== Work instructions ==
Could you reproduce all of the data below word for word, leaving out the pictures?

════════════════

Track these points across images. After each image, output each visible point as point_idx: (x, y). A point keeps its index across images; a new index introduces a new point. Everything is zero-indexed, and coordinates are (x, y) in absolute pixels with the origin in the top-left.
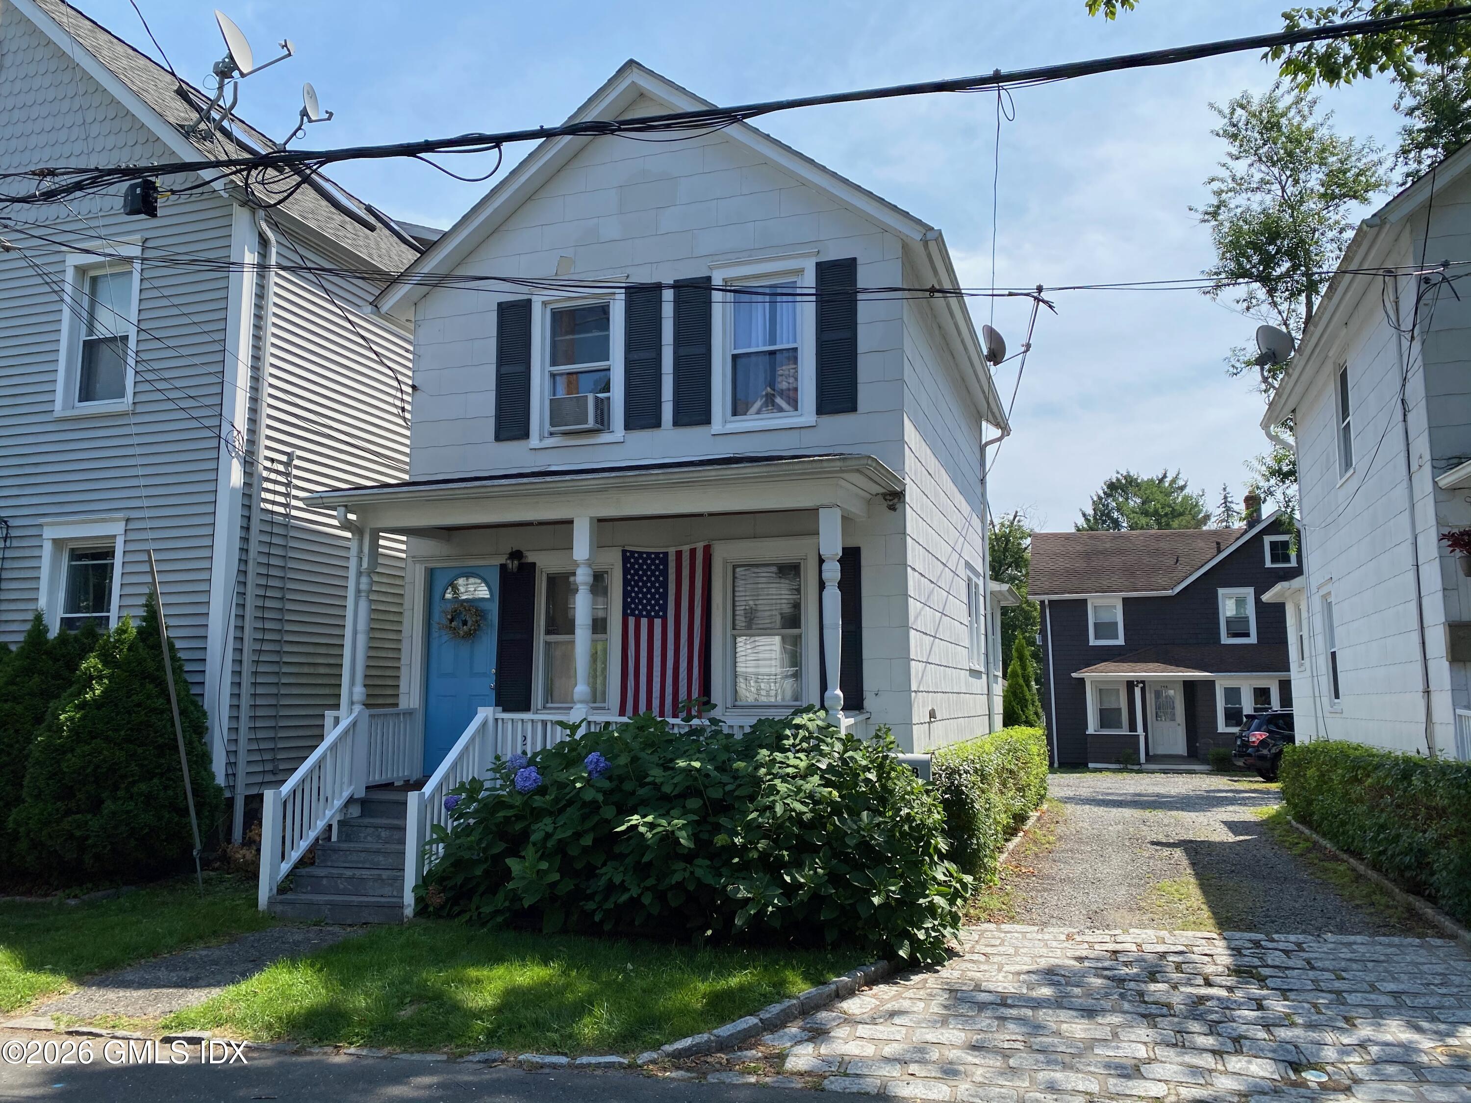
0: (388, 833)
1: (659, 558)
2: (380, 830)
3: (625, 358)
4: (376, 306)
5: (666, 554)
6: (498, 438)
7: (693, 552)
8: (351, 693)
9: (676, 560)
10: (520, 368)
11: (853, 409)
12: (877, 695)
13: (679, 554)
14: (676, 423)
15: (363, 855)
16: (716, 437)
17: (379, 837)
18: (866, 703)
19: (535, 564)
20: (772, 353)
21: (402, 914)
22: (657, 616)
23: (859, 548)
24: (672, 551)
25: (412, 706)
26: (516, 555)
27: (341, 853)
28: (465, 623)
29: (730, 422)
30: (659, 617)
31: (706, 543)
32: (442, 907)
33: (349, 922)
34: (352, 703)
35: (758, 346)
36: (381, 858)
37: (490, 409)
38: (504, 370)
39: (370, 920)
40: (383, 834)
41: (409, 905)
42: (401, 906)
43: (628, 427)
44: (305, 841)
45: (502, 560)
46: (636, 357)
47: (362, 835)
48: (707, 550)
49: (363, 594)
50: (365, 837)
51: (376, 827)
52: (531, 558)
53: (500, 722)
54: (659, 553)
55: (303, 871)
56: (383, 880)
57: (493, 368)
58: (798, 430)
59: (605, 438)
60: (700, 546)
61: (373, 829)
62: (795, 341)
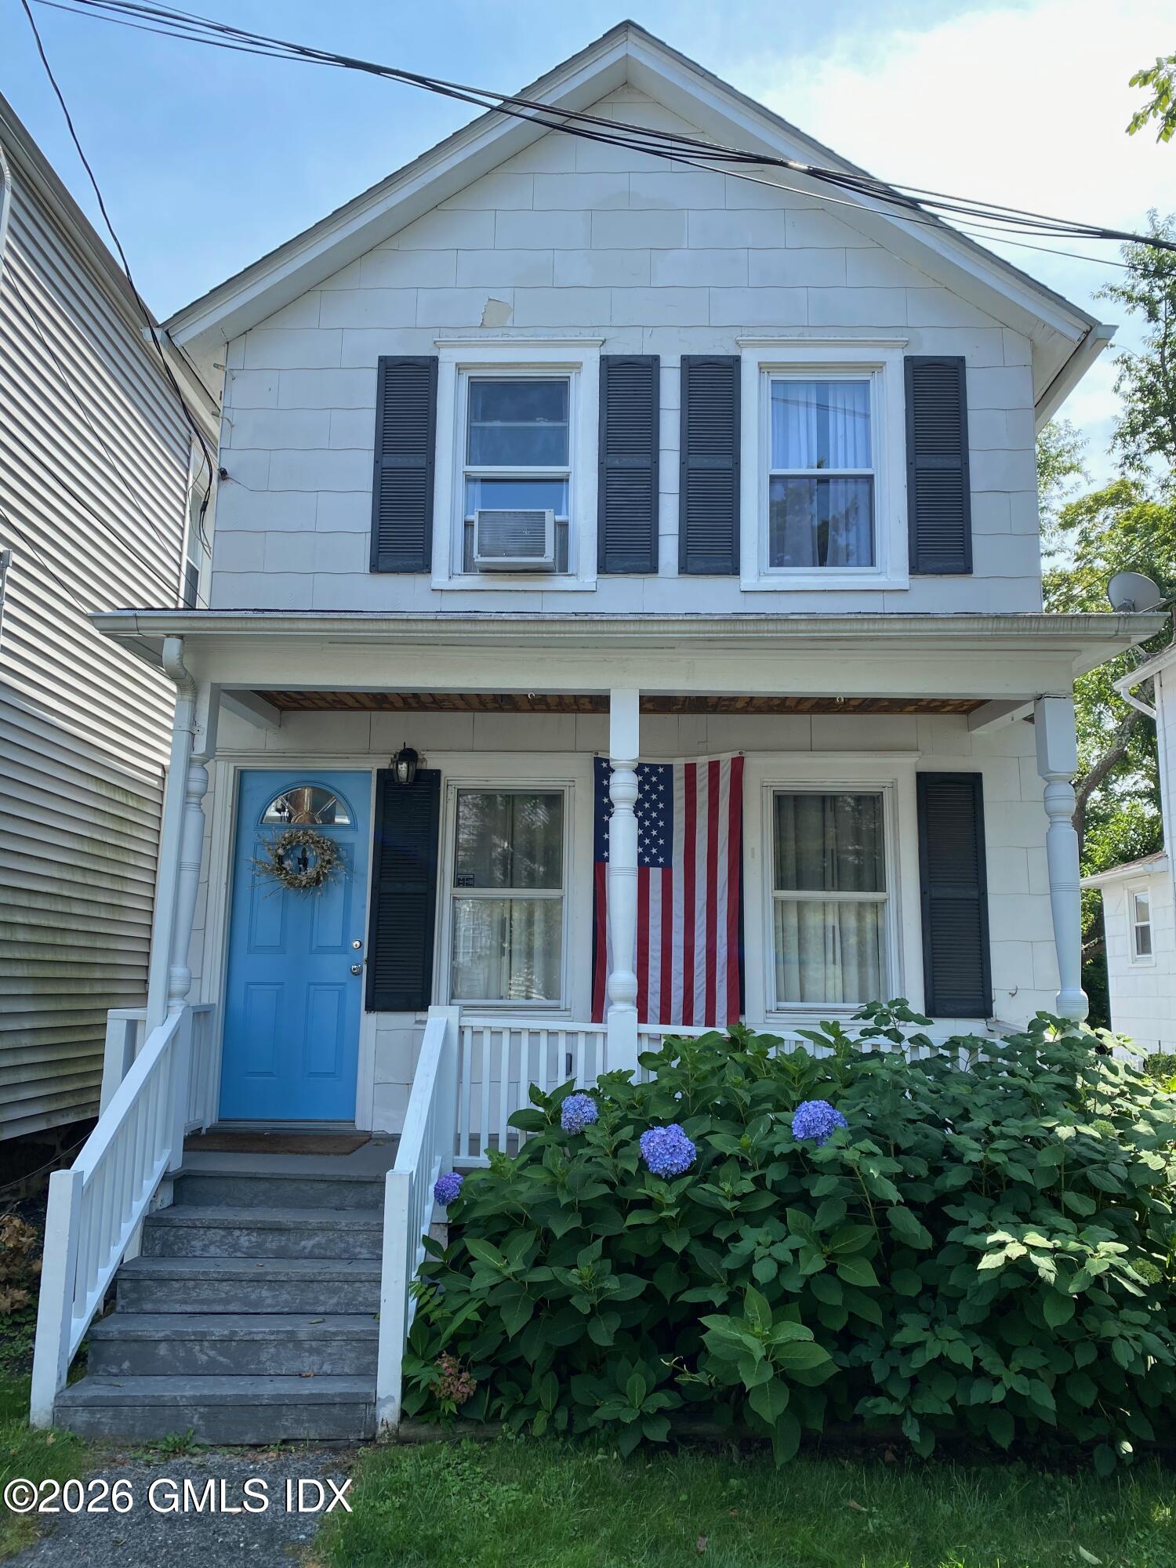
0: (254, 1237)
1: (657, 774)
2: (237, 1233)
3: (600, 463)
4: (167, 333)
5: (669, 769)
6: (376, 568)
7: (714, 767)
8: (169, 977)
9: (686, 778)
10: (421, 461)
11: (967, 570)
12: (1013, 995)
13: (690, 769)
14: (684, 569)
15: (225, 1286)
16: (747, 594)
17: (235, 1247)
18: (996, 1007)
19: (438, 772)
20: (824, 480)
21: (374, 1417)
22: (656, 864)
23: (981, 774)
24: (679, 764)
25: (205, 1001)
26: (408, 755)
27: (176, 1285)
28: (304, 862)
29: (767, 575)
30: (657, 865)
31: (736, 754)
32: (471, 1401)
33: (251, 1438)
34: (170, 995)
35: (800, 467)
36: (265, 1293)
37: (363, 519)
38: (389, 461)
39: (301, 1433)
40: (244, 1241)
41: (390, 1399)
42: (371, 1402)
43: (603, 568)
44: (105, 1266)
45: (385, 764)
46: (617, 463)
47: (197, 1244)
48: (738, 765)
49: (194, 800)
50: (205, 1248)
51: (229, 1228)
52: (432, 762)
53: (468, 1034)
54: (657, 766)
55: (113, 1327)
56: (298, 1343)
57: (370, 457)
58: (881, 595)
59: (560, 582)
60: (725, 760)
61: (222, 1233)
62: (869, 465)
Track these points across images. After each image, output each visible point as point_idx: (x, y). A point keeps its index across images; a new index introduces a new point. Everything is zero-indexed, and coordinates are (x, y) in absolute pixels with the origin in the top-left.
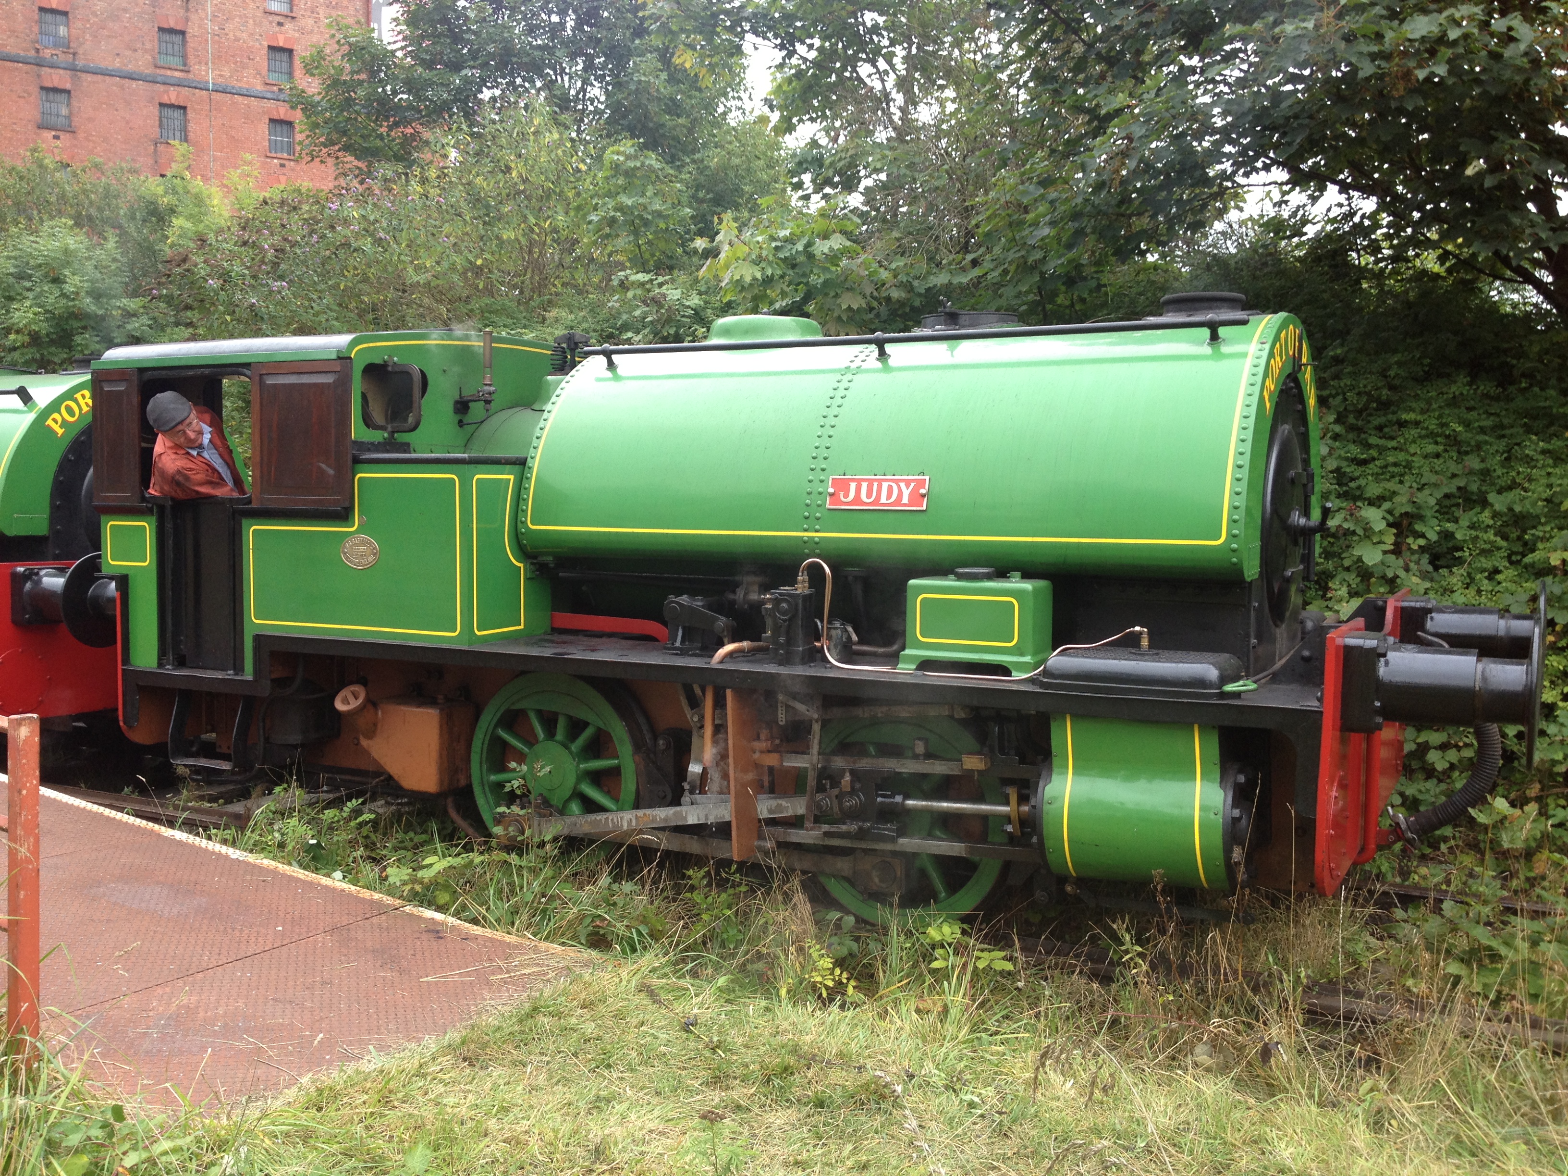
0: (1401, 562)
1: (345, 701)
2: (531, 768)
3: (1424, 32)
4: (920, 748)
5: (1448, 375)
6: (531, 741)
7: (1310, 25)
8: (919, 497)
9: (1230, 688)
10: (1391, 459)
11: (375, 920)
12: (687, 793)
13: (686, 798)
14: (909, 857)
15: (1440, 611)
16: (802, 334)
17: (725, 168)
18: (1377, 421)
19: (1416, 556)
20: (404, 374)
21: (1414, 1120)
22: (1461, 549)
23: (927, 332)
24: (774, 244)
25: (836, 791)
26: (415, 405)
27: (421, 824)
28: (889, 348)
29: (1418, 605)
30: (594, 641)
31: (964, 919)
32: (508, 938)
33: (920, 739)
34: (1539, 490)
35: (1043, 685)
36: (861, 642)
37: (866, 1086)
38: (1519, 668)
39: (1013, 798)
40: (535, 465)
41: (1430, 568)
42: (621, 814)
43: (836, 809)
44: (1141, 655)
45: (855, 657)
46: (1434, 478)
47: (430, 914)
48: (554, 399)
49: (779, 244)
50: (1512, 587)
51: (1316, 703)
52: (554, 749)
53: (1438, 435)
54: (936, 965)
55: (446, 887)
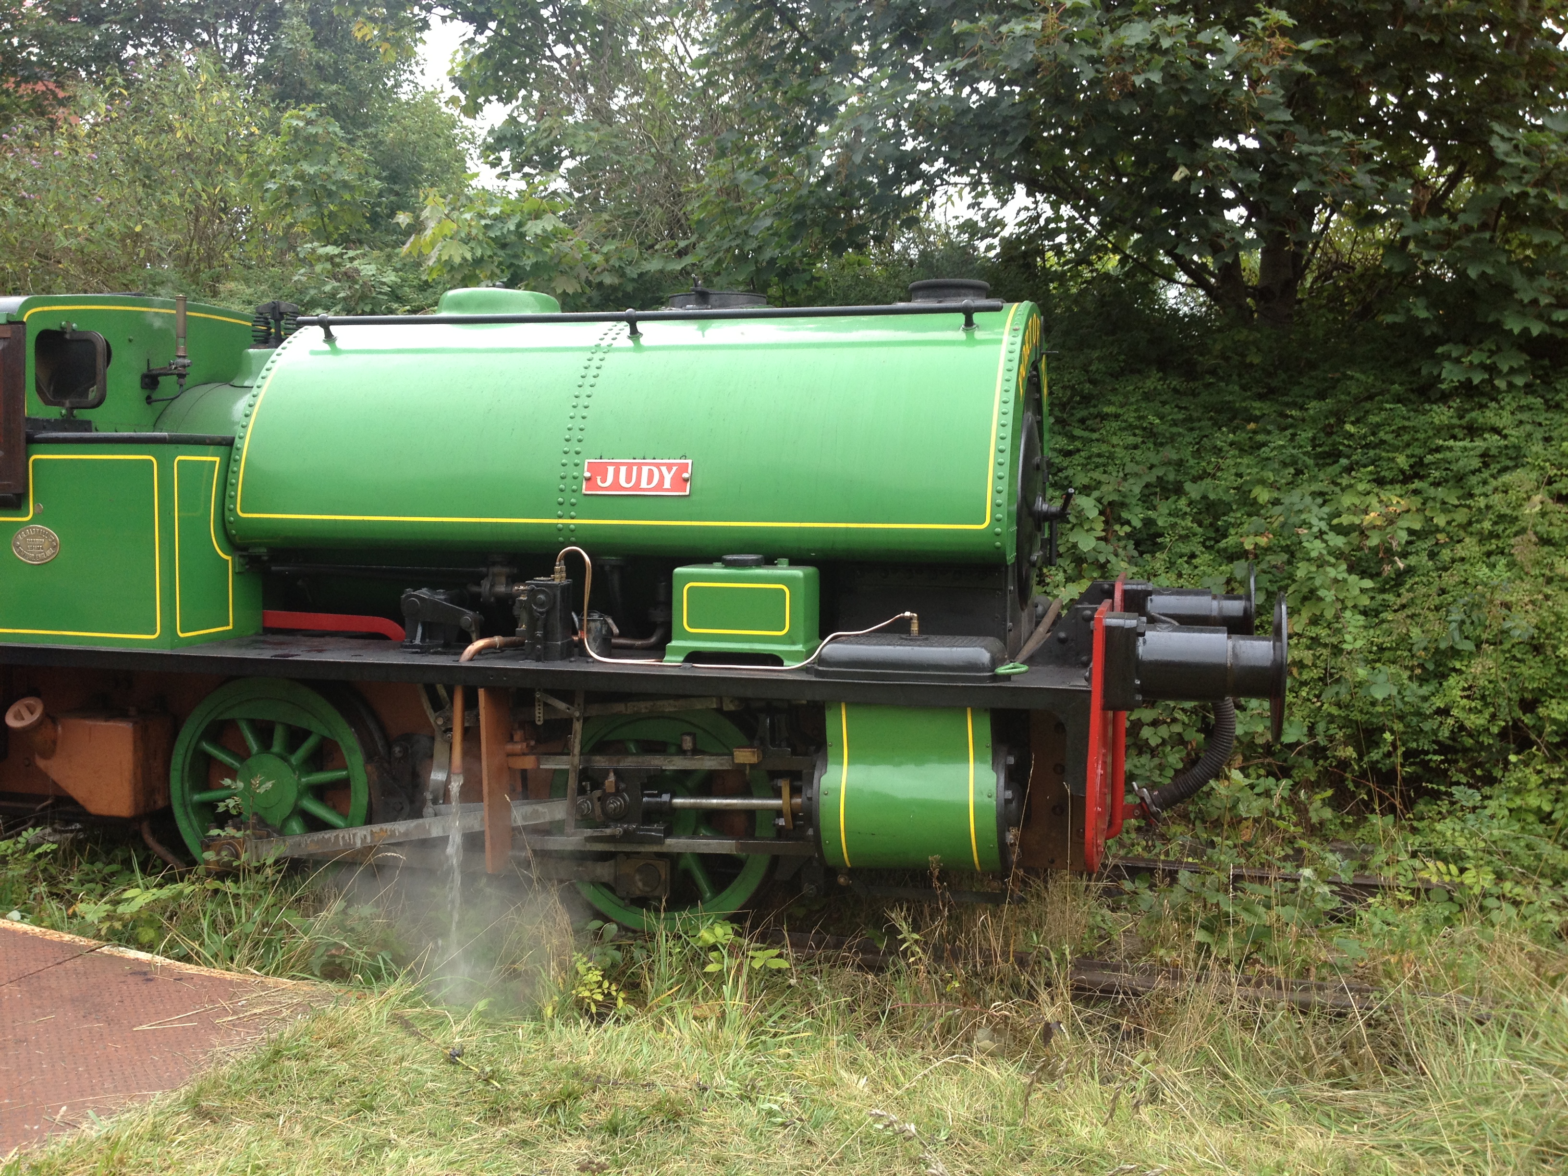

════════════════

== The answer ==
Track these points across images. After each image, output each visible point as point_idx: (x, y). A point keeps its index across images; a new index introduces a new point. Everything is zero-indexed, and coordinates are (x, y) in absolute pixels with the origin in the top-left.
0: (388, 833)
1: (659, 558)
2: (380, 830)
3: (625, 358)
4: (376, 306)
5: (666, 554)
6: (498, 438)
7: (693, 552)
8: (351, 693)
9: (676, 560)
10: (520, 368)
11: (853, 409)
12: (877, 695)
13: (679, 554)
14: (676, 423)
15: (363, 855)
16: (716, 437)
17: (379, 837)
18: (866, 703)
19: (535, 564)
20: (772, 353)
21: (402, 914)
22: (657, 616)
23: (859, 548)
24: (672, 551)
25: (412, 706)
26: (516, 555)
27: (341, 853)
28: (465, 623)
29: (730, 422)
30: (659, 617)
31: (706, 543)
32: (442, 907)
33: (349, 922)
34: (352, 703)
35: (758, 346)
36: (381, 858)
37: (490, 409)
38: (504, 370)
39: (370, 920)
40: (383, 834)
41: (409, 905)
42: (401, 906)
43: (628, 427)
44: (305, 841)
45: (502, 560)
46: (636, 357)
47: (362, 835)
48: (707, 550)
49: (363, 594)
50: (365, 837)
51: (376, 827)
52: (531, 558)
53: (500, 722)
54: (659, 553)
55: (303, 871)
56: (383, 880)
57: (493, 368)
58: (798, 430)
59: (605, 438)
60: (700, 546)
61: (373, 829)
62: (795, 341)
0: (254, 1237)
1: (657, 774)
2: (237, 1233)
3: (600, 463)
4: (167, 333)
5: (669, 769)
6: (376, 568)
7: (714, 767)
8: (169, 977)
9: (686, 778)
10: (421, 461)
11: (967, 570)
12: (1013, 995)
13: (690, 769)
14: (684, 569)
15: (225, 1286)
16: (747, 594)
17: (235, 1247)
18: (996, 1007)
19: (438, 772)
20: (824, 480)
21: (374, 1417)
22: (656, 864)
23: (981, 774)
24: (679, 764)
25: (205, 1001)
26: (408, 755)
27: (176, 1285)
28: (304, 862)
29: (767, 575)
30: (657, 865)
31: (736, 754)
32: (471, 1401)
33: (251, 1438)
34: (170, 995)
35: (800, 467)
36: (265, 1293)
37: (363, 519)
38: (389, 461)
39: (301, 1433)
40: (244, 1241)
41: (390, 1399)
42: (371, 1402)
43: (603, 568)
44: (105, 1266)
45: (385, 764)
46: (617, 463)
47: (197, 1244)
48: (738, 765)
49: (194, 800)
50: (205, 1248)
51: (229, 1228)
52: (432, 762)
53: (468, 1034)
54: (657, 766)
55: (113, 1327)
56: (298, 1343)
57: (370, 457)
58: (881, 595)
59: (560, 582)
60: (725, 760)
61: (222, 1233)
62: (869, 465)
Track these points across images. After each image, output each visible point as point_idx: (x, y). A point keeps its index across images; a new index introduces a new point. Everything is zero-indexed, and coordinates are (x, y) in absolute pixels with the origin in the top-left.
0: (1401, 562)
1: (345, 701)
2: (531, 768)
3: (1424, 32)
4: (920, 748)
5: (1448, 375)
6: (531, 741)
7: (1310, 25)
8: (919, 497)
9: (1230, 688)
10: (1391, 459)
11: (375, 920)
12: (687, 793)
13: (686, 798)
14: (909, 857)
15: (1440, 611)
16: (802, 334)
17: (725, 168)
18: (1377, 421)
19: (1416, 556)
20: (404, 374)
21: (1414, 1120)
22: (1461, 549)
23: (927, 332)
24: (774, 244)
25: (836, 791)
26: (415, 405)
27: (421, 824)
28: (889, 348)
29: (1418, 605)
30: (594, 641)
31: (964, 919)
32: (508, 938)
33: (920, 739)
34: (1539, 490)
35: (1043, 685)
36: (861, 642)
37: (866, 1086)
38: (1519, 668)
39: (1013, 798)
40: (535, 465)
41: (1430, 568)
42: (621, 814)
43: (836, 809)
44: (1141, 655)
45: (855, 657)
46: (1434, 478)
47: (430, 914)
48: (554, 399)
49: (779, 244)
50: (1512, 587)
51: (1316, 703)
52: (554, 749)
53: (1438, 435)
54: (936, 965)
55: (446, 887)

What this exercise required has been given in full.